As Russian riot police chased protesters across Moscow last weekend, a gaggle of demonstrators took shelter in a gleaming department store in the city centre.
“Where do we go now?” wondered one young man, as police carried out a series of arrests outside.
“I don’t know,” another one replied, “look at what the command centre is saying.”
The “command centre” was the headquarters of opposition politician and chief Kremlin critic Alexei Navalny, whose arrest and jailing set off a wave of anti-government demonstrations in recent weeks.
During protests in Moscow, Navalny’s team was coordinating demonstrations in real-time on social media and sending last-minute instructions to protesters, especially on the Telegram encrypted messenger app very popular in Russia.
For many in Russia, the tactic brought to mind methods used by the opposition in neighbouring Belarus, where a Telegram channel with 1.5 million subscribers has become the main communications hub during nearly six months of protests over a disputed election.
Russia’s response to the demonstrations — a fast and severe crackdown — also has echoes of events next door, where President Alexander Lukashenko has kept his grip on power despite tens of thousands taking to the streets.
The Telegram channel set up by Navalny’s Moscow aides — “teamnavalny_mos” — is in many ways similar to NEXTA, a channel based in Poland that coordinates the opposition protests in Belarus.

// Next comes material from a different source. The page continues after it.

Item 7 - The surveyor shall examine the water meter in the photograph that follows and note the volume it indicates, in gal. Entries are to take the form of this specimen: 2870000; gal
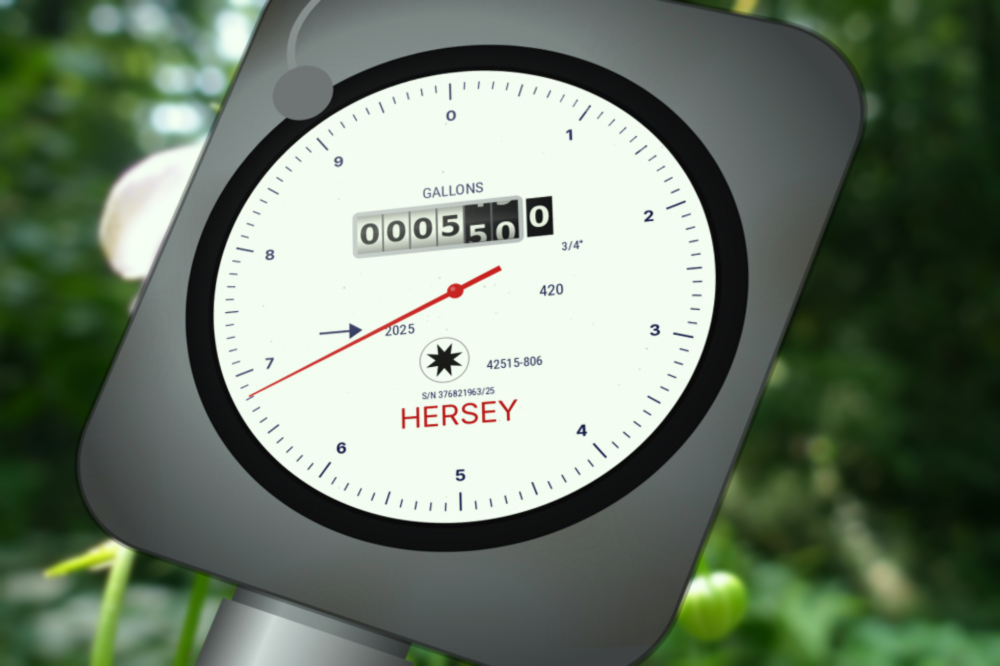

Like NEXTA, it makes calls for demonstrations, releases statements by Navalny and his team and coordinates protesters’ movements on the ground.
‘The Russian NEXTA’
After police closed off the centre of Moscow last Sunday in an unprecedented lockdown, the channel sent updated information about where to rally next.
“After January 23, everyone wrote: ‘We need a Russian NEXTA,'” said Leonid Volkov, the head of Navalny’s regional network, referring to the first pro-Navalny protest last month.
“We will create a Russian NEXTA,” said Volkov — who, like Lukashenko’s main opponent Svetlana Tikhanovskaya, lives in exile in Lithuania’s capital Vilnius.
The Kremlin has rejected parallels between street protests in Russia and Belarus, with Putin’s spokesman saying the only thing the two situations have in common is that both countries are facing “rabble rousers and unauthorised protests”.
In Belarus, where the protests erupted after Lukashenko claimed a landslide election win over Tikhanovskaya in August, protests have been larger and more sustained.
The crackdown was also more intense, with police using rubber bullets, tear gas and water cannon against demonstrators from the start.
Several people died in the initial unrest, thousands were arrested and detainees emerged from holding centres with horrifying accounts of torture and humiliation.
Russia’s response to the pro-Navalny protests was initially more restrained, with police picking off protesters a few at a time during demonstrations and avoiding full-scale confrontations.
Pressure mounted as the protests continued, however, and when hundreds of Navalny supporters took to the streets of Moscow on Tuesday to protest his jailing, the response was harsh.
Riot police chased the mainly young protesters through the streets and were seen beating groups of young demonstrators with batons and snatching random passers-by off the streets.
An independent monitoring group says at least 10,000 people have been detained across the country since the start of the rallies. Moscow jails are reported to have run out of space and many protesters were sent to a detention centre for migrants outside the capital.
‘Flashbacks to Belarus’
Activists in Russia said they were concerned by the “unprecedented escalation of baseless violence”, in a joint statement put out by leading rights group Memorial.
“Never in the history of modern Russia has there been such a number of beaten, detained and arrested people,” they said.
“Flashbacks to Belarus,” said MBKh Media, a website founded by exiled Kremlin critic Mikhail Khodorkovsky, noting that like in Belarus’s capital Minsk, Moscow authorities closed down central metro stations during protests and police chased demonstrators across courtyards.
“If 10 percent of the population take to the streets in Moscow (like in Minsk), there will be both shooting and water cannon, too,” it said.
Like in Belarus where several prominent opposition figures were jailed ahead of last year’s election, the Russian courts have also ramped up pressure on critics.
Navalny on Tuesday was sentenced to two years and eight months in prison on old embezzlement charges — his first lengthy jail term — while his brother and key aides have been placed under house arrest.
Moscow-based political analyst Konstantin Kalachev said Russian authorities learned a lesson from the unrest in Belarus.
“Law enforcement’s main conclusion is: if you are firm and consistent, you can crush any protest,” Kalachev said.